I am trying to use LDpred-funct in order to generate a polygenic risk score from a summary statistic. I am following the tutorial reported here but I have some questions:
At first, I used S-LDSC in order to calculate regression coefficients. The github tutorial page of S-LDSC suggests to use as baseline model LD scores the ones in the file: 1000G_Phase1_baseline_ldscores.tgz downloaded from https://data.broadinstitute.org/alkesgroup/LDSCORE/
I managed to run S-LDSC and to obtain the result files. However, at the point of calculating the per -SNP heritability, present tutorial says to use baselineLD.*.annot.gz files, in order to extract the so called X matrices.
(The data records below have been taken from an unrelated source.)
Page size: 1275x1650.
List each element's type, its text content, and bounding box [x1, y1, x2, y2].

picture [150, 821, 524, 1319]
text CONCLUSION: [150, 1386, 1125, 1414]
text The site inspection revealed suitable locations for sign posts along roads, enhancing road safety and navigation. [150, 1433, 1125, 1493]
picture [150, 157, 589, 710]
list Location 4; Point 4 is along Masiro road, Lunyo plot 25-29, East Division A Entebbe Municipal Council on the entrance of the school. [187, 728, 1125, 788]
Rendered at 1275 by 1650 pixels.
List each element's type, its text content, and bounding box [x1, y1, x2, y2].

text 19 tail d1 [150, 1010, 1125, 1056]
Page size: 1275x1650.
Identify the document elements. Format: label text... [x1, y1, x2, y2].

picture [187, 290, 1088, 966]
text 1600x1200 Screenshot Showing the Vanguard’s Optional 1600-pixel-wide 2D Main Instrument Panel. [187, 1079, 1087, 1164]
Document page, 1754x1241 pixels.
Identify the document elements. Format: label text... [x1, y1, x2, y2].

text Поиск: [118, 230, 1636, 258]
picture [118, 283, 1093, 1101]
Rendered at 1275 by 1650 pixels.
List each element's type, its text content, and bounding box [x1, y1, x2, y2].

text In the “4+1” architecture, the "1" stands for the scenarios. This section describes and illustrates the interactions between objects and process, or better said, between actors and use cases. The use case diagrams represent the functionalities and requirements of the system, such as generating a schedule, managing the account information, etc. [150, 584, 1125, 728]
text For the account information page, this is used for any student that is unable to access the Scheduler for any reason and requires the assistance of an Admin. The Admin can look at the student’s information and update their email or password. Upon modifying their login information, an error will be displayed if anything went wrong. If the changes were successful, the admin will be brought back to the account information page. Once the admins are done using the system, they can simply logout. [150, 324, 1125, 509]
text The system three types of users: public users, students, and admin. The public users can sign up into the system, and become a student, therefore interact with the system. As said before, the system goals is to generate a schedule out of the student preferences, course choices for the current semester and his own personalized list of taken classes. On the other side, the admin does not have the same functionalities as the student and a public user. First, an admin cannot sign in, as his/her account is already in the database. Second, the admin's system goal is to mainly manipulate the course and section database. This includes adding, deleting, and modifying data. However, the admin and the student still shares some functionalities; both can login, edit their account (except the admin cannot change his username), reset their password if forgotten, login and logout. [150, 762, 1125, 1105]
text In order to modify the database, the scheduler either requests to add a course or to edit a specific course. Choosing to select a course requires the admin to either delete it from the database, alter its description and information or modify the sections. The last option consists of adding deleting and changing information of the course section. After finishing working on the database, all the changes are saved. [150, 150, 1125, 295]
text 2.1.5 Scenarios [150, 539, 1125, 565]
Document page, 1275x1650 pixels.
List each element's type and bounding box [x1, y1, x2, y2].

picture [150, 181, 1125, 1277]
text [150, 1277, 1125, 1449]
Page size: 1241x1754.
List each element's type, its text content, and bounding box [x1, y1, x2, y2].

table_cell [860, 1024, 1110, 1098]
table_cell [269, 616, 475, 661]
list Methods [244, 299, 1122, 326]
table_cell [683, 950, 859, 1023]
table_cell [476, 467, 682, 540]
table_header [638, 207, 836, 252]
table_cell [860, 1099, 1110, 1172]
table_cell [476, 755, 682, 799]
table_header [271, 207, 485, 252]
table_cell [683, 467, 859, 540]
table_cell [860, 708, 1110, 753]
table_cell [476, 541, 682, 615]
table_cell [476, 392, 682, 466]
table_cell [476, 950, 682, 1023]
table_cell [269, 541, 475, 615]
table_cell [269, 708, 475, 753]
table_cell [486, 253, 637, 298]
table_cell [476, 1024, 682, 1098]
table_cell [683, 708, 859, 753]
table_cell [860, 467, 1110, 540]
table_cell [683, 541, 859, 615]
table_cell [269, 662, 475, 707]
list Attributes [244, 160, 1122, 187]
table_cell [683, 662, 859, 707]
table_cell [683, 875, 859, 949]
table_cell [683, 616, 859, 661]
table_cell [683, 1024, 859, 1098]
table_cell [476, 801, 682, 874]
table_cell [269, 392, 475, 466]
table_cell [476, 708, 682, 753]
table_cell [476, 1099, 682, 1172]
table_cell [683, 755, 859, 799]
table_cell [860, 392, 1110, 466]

1) From which compressed tgz file, baselineLD.*.annot.gz files have to be taken? I see different possibilities in the download page: 1000G_Phase3_baselineLD_ldscores.tgz 1000G_Phase3_baselineLD_v1.1_ldscores.tgz, 1000G_Phase3_baselineLD_v2.0_ldscores.tgz, 1000G_Phase3_baselineLD_v2.1_ldscores.tgz
2) In the S-LDSC step when calculating the regression coefficients, I used a different baseline model LD file (baselineLD.*.annot.gz) than those reported above. Is this correct or possibly I should have used one of the baselineLD file above? (in case, which one?)
3) The tutorial says to divide regression coefficients by the parameter h2g, the latter being taken from the .log file generated by S-LDSC. In the .log file I don't see any h2g parameter, but rather a h2 parameter. Is that the correct one to be taken?
Thank you in advance for the answers to these questions